→ **AIM**: Output the passage below about English rugby and the RFU, word for word and in full.

→ **TEXT PASSAGE**:
-- Begin --

Wilkinson’s reference to the RFU highlights an interesting comparison. With one World Cup triumph and another appearance as beaten finalists in the last 10 years, it could be said that the English rugby team has enjoyed something akin to a golden period over the last decade. The current Six Nations title holders will enter September’s World Cup in New Zealand ranked fourth favourites by most bookmakers and with genuine aspirations of reclaiming the crown they won in 2003.
Gary Henderson, Head of Coach and Player Development at the RFU, believes that the role of the RFU and its relationship with professional clubs has been a key contributor to the quality and depth of elite young players coming through on the English conveyor belt, as well as ensuring that the nation’s best players perform for their country.
The clubs and the RFU signed an eight-year agreement in 2007 which ended long-running club v country disputes. Henderson believes that this deal was essential in order to ensure harmony between the two groups in the long run.

-- End --

→ **RECORD EXTRACTS**:
-- Begin --

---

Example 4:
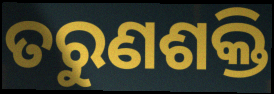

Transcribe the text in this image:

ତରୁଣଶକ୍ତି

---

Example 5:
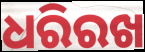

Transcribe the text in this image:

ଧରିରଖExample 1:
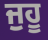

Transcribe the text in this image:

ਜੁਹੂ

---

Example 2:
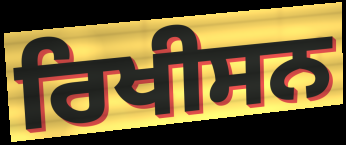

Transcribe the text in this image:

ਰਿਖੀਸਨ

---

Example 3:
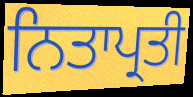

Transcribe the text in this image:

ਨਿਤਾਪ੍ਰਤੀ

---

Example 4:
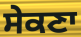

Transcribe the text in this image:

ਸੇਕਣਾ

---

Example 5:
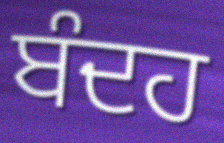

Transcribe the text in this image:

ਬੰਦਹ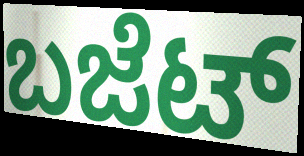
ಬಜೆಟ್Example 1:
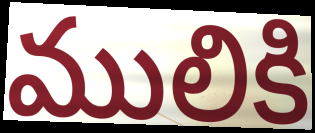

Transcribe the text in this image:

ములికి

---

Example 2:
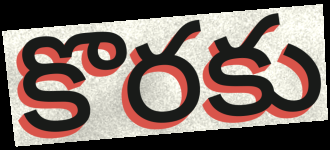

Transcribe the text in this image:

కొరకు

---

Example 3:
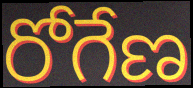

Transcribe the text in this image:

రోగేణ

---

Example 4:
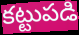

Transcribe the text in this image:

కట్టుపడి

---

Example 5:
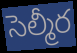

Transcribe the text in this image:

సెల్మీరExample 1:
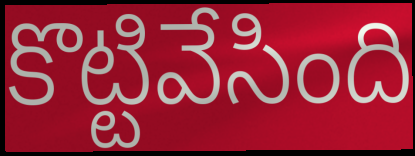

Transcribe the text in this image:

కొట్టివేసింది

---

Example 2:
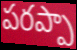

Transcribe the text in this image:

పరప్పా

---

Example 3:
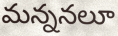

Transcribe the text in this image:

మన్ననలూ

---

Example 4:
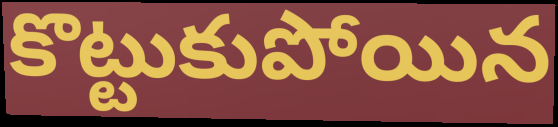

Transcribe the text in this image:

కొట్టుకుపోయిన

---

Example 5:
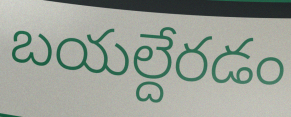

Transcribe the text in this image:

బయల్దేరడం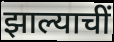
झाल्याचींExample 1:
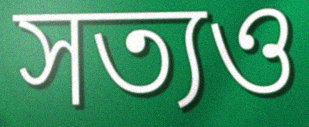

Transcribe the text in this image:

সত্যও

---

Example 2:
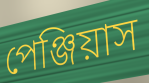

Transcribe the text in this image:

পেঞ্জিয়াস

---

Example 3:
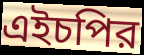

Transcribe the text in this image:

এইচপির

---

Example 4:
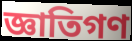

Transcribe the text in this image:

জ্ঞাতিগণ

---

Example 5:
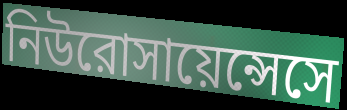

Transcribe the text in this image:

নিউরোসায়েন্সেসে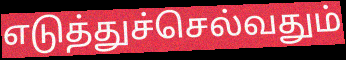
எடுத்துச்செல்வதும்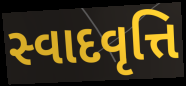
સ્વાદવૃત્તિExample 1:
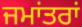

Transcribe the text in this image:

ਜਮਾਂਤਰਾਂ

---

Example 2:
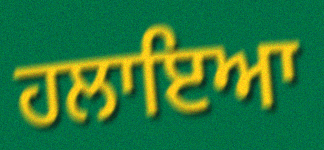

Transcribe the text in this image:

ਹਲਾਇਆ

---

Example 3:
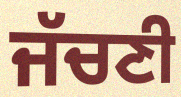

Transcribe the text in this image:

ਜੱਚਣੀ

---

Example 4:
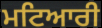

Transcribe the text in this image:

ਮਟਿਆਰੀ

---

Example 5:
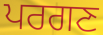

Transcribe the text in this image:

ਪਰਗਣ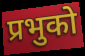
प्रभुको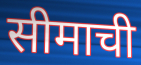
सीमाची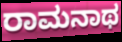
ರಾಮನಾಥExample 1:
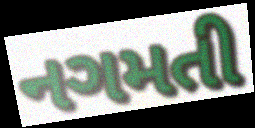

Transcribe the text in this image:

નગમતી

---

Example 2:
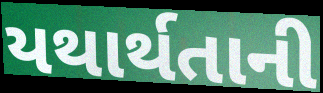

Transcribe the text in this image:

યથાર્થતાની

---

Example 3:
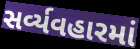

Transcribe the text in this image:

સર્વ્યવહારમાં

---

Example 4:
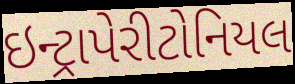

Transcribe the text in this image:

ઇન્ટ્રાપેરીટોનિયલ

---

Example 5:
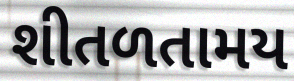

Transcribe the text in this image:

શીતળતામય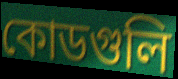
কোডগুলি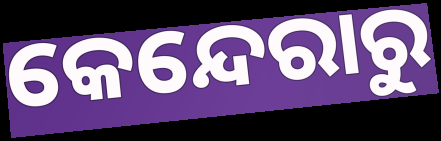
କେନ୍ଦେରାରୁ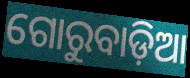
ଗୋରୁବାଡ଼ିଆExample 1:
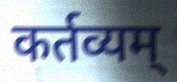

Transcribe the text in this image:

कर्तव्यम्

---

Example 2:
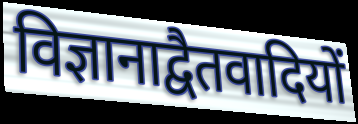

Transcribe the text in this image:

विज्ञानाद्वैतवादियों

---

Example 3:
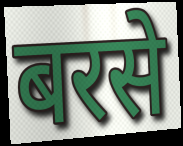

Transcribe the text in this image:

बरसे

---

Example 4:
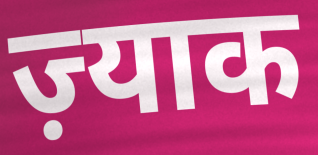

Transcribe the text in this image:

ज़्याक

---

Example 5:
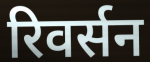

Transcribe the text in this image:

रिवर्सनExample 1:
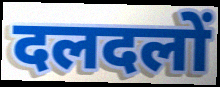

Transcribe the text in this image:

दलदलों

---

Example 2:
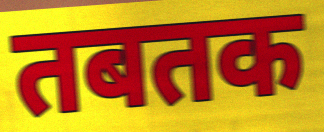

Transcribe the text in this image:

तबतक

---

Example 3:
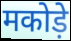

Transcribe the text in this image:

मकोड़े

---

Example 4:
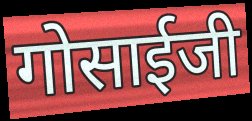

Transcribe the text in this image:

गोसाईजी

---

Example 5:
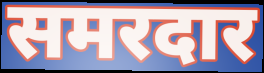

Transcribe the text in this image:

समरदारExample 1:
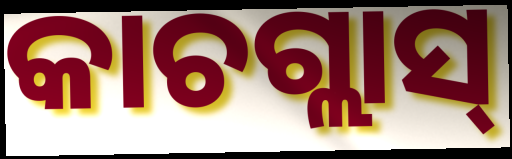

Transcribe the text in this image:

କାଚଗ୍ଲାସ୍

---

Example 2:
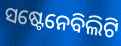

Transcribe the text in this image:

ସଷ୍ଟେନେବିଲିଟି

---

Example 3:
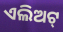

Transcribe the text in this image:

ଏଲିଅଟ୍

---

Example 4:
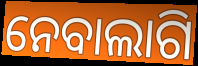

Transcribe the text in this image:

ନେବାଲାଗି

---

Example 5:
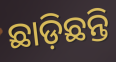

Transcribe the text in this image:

-- End --

→ **CORRECT OUTPUT**:
Wilkinson’s reference to the RFU highlights an interesting comparison. With one World Cup triumph and another appearance as beaten finalists in the last 10 years, it could be said that the English rugby team has enjoyed something akin to a golden period over the last decade. The current Six Nations title holders will enter September’s World Cup in New Zealand ranked fourth favourites by most bookmakers and with genuine aspirations of reclaiming the crown they won in 2003.
Gary Henderson, Head of Coach and Player Development at the RFU, believes that the role of the RFU and its relationship with professional clubs has been a key contributor to the quality and depth of elite young players coming through on the English conveyor belt, as well as ensuring that the nation’s best players perform for their country.
The clubs and the RFU signed an eight-year agreement in 2007 which ended long-running club v country disputes. Henderson believes that this deal was essential in order to ensure harmony between the two groups in the long run.